Pio, il proprietario del casale e gli amici che passano di lì hanno tutti qualcosa da condividere. Attraverso le conversazioni a tavola o durante il lavoro nei campi comprendiamo che tutti sono ingabbiati nel proprio passato, schiavi della crudele e aspra natura che genera sia tante soddisfazioni che sofferenze. Un signore vede finalmente sua nipote in videochiamata, il rapporto con sua figlia si sta ristabilendo piano piano. Ma l’amarezza permane.
Pio invece soffre di solitudine, presto si troverà nuovamente da solo nelle sue terre. Si è affezionato all’idea di avere Mario e i ragazzi tra i piedi, per non parlare di tutte le persone che venivano a salutare il vecchio amico, per loro un “eroe”.
Pio non ha moglie né figli, sembra una persona semplice e gentile, vuole bene agli altri. Quando Tuti torna in galera si commuove.
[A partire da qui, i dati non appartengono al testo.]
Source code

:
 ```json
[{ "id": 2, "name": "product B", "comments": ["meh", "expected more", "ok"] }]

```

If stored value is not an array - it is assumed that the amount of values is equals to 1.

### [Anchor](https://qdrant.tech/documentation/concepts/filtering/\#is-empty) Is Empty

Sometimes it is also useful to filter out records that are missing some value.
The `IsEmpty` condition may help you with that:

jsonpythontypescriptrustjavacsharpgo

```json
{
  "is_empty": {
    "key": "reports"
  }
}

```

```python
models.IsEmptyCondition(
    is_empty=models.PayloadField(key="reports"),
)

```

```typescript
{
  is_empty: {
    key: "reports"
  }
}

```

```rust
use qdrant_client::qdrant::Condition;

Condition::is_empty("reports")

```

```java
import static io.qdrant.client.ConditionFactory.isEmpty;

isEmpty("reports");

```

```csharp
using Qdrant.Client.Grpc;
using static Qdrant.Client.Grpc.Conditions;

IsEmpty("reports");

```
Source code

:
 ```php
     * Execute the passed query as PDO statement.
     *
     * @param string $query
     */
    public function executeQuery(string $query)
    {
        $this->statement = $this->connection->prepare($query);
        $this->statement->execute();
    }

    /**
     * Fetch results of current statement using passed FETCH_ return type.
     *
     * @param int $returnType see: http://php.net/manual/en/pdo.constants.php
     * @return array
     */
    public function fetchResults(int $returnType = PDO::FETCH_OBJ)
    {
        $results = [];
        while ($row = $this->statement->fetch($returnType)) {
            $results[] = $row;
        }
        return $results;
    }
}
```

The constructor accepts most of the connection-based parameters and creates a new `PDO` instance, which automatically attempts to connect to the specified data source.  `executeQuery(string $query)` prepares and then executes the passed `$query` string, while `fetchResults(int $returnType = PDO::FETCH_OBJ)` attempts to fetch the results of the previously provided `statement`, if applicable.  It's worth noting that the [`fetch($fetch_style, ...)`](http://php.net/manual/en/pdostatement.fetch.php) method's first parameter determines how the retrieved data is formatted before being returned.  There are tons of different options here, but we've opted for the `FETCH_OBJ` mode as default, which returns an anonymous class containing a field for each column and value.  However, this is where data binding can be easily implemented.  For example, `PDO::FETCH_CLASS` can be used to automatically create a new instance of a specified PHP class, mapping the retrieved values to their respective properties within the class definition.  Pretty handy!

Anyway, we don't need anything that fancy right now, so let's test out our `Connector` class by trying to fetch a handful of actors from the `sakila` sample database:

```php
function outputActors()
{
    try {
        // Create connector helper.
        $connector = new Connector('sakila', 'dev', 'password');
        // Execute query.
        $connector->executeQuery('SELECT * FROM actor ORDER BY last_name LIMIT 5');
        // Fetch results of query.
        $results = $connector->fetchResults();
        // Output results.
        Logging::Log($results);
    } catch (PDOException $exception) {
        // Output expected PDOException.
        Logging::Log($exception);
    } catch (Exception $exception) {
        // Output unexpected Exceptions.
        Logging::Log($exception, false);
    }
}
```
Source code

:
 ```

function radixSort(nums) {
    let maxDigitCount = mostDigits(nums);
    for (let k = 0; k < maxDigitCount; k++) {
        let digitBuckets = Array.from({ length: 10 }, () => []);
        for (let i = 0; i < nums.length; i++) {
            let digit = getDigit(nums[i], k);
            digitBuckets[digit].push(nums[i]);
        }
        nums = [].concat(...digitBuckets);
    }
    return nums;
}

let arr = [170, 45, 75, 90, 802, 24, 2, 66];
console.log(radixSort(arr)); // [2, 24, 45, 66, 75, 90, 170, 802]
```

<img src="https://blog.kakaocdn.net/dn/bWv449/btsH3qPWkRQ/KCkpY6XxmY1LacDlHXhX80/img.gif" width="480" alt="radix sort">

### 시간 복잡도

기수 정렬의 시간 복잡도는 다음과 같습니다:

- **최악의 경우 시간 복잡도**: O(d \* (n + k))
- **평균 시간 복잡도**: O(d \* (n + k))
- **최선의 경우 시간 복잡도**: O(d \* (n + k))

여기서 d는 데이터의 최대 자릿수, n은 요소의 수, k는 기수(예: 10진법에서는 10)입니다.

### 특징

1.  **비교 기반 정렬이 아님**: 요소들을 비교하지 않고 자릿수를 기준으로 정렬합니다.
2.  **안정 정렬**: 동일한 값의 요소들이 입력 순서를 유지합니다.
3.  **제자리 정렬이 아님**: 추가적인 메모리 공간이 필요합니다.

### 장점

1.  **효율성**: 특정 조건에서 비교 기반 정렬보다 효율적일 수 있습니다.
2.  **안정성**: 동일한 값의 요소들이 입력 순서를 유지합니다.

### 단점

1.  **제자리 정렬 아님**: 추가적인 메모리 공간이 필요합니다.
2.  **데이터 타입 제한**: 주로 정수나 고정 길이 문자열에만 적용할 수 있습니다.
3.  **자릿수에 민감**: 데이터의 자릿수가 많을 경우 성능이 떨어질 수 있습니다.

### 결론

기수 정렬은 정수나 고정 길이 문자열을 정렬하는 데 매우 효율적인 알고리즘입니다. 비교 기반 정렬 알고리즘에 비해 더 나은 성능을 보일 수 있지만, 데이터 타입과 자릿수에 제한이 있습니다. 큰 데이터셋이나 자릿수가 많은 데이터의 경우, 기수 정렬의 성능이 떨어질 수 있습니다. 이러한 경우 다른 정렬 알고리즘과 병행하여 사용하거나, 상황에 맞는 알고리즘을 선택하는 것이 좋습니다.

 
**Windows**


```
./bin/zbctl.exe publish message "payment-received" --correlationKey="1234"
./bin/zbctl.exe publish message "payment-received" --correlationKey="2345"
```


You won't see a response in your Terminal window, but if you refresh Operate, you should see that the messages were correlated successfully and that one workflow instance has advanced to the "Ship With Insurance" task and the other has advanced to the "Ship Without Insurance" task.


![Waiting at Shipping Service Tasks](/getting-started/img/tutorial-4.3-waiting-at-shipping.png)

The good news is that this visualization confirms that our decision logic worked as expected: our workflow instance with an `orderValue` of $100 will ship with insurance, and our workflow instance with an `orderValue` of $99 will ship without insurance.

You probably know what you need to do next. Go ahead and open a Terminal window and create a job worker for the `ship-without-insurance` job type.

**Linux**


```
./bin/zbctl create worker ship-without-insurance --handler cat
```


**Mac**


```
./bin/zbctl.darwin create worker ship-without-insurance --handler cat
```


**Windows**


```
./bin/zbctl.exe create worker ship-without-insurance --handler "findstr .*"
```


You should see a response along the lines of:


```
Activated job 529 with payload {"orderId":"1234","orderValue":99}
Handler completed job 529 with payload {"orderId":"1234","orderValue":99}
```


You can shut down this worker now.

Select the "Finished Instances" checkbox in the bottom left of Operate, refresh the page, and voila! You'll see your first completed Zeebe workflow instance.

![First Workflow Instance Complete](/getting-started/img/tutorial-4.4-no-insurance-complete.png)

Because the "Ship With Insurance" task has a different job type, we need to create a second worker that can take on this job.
Ma è proprio la sua umanità a farci ricordare che l’essere umano è elementare e che solo se si ha la voglia di ascoltare si comprende la nota del canto.
Siamo vittime dell’esperienza, la caccia per “Santabelva” è finita. Così il documentario si conclude in una rinuncia alle armi. La mancata risposta a quello che sembrava essere il tema della ricerca portata avanti dal collettivo tramite il confronto con Tuti, cioè smascherare il male e rendere visibile la debolezza dell’essere umano infimo, confluisce in un’apparente frustrazione e quindi in una rassegnazione pari a quella provata nel guardare un mostro immobile in un’ampolla di vetro.
Per i giovani registi e per tutti i giovani rappresentanti di una nuova generazione la fitta storia di violenze e di lotte armate degli anni duri italiani appare così aliena e sfiancante. Abbiamo trovato una reliquia oscura e non sappiamo come osservarla.